START Extracted information

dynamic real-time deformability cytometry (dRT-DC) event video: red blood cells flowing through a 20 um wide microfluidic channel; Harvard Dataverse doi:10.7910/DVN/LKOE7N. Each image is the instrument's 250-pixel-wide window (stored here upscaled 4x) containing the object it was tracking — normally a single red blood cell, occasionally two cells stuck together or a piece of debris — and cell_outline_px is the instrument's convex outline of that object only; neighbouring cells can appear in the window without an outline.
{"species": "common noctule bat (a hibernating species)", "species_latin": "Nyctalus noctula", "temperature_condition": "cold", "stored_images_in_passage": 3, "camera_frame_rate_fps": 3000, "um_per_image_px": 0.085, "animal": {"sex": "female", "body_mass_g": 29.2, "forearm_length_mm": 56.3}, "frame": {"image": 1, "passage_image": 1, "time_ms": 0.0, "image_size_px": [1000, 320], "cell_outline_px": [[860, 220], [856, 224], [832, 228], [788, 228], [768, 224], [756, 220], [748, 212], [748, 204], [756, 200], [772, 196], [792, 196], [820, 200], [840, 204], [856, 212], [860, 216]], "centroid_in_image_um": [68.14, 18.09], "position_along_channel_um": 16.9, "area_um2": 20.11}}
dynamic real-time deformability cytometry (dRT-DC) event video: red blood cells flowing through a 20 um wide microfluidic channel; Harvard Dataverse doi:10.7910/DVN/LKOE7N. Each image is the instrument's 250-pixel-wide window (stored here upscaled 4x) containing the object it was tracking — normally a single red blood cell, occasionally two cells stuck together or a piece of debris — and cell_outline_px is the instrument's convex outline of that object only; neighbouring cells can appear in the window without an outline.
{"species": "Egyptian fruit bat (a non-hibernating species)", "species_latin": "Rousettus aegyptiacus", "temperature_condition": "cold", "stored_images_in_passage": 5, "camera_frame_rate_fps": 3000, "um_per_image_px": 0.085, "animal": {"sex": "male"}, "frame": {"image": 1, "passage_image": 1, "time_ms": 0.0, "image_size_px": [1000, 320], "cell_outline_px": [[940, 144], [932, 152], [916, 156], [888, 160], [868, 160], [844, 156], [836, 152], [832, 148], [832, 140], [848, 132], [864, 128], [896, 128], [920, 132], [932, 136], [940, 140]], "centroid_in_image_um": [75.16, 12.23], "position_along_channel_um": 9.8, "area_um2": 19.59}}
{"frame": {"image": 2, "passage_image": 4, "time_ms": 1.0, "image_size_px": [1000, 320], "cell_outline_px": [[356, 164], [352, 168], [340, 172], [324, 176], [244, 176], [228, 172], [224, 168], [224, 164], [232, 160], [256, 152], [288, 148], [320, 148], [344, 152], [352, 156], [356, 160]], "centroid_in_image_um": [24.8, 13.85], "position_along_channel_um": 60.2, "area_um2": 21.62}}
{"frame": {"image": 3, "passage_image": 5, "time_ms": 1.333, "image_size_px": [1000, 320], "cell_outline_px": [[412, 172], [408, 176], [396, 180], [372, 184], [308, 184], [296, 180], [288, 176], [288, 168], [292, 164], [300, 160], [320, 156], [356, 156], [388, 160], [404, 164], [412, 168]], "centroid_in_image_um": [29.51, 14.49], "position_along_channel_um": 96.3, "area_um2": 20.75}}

END Extracted information

Set out the complete listing exactly as shown.

**Output**
dynamic real-time deformability cytometry (dRT-DC) event video: red blood cells flowing through a 20 um wide microfluidic channel; Harvard Dataverse doi:10.7910/DVN/LKOE7N. Each image is the instrument's 250-pixel-wide window (stored here upscaled 4x) containing the object it was tracking — normally a single red blood cell, occasionally two cells stuck together or a piece of debris — and cell_outline_px is the instrument's convex outline of that object only; neighbouring cells can appear in the window without an outline.
{"species": "common noctule bat (a hibernating species)", "species_latin": "Nyctalus noctula", "temperature_condition": "cold", "stored_images_in_passage": 3, "camera_frame_rate_fps": 3000, "um_per_image_px": 0.085, "animal": {"sex": "female", "body_mass_g": 29.2, "forearm_length_mm": 56.3}, "frame": {"image": 1, "passage_image": 1, "time_ms": 0.0, "image_size_px": [1000, 320], "cell_outline_px": [[860, 220], [856, 224], [832, 228], [788, 228], [768, 224], [756, 220], [748, 212], [748, 204], [756, 200], [772, 196], [792, 196], [820, 200], [840, 204], [856, 212], [860, 216]], "centroid_in_image_um": [68.14, 18.09], "position_along_channel_um": 16.9, "area_um2": 20.11}}
dynamic real-time deformability cytometry (dRT-DC) event video: red blood cells flowing through a 20 um wide microfluidic channel; Harvard Dataverse doi:10.7910/DVN/LKOE7N. Each image is the instrument's 250-pixel-wide window (stored here upscaled 4x) containing the object it was tracking — normally a single red blood cell, occasionally two cells stuck together or a piece of debris — and cell_outline_px is the instrument's convex outline of that object only; neighbouring cells can appear in the window without an outline.
{"species": "Egyptian fruit bat (a non-hibernating species)", "species_latin": "Rousettus aegyptiacus", "temperature_condition": "cold", "stored_images_in_passage": 5, "camera_frame_rate_fps": 3000, "um_per_image_px": 0.085, "animal": {"sex": "male"}, "frame": {"image": 1, "passage_image": 1, "time_ms": 0.0, "image_size_px": [1000, 320], "cell_outline_px": [[940, 144], [932, 152], [916, 156], [888, 160], [868, 160], [844, 156], [836, 152], [832, 148], [832, 140], [848, 132], [864, 128], [896, 128], [920, 132], [932, 136], [940, 140]], "centroid_in_image_um": [75.16, 12.23], "position_along_channel_um": 9.8, "area_um2": 19.59}}
{"frame": {"image": 2, "passage_image": 4, "time_ms": 1.0, "image_size_px": [1000, 320], "cell_outline_px": [[356, 164], [352, 168], [340, 172], [324, 176], [244, 176], [228, 172], [224, 168], [224, 164], [232, 160], [256, 152], [288, 148], [320, 148], [344, 152], [352, 156], [356, 160]], "centroid_in_image_um": [24.8, 13.85], "position_along_channel_um": 60.2, "area_um2": 21.62}}
{"frame": {"image": 3, "passage_image": 5, "time_ms": 1.333, "image_size_px": [1000, 320], "cell_outline_px": [[412, 172], [408, 176], [396, 180], [372, 184], [308, 184], [296, 180], [288, 176], [288, 168], [292, 164], [300, 160], [320, 156], [356, 156], [388, 160], [404, 164], [412, 168]], "centroid_in_image_um": [29.51, 14.49], "position_along_channel_um": 96.3, "area_um2": 20.75}}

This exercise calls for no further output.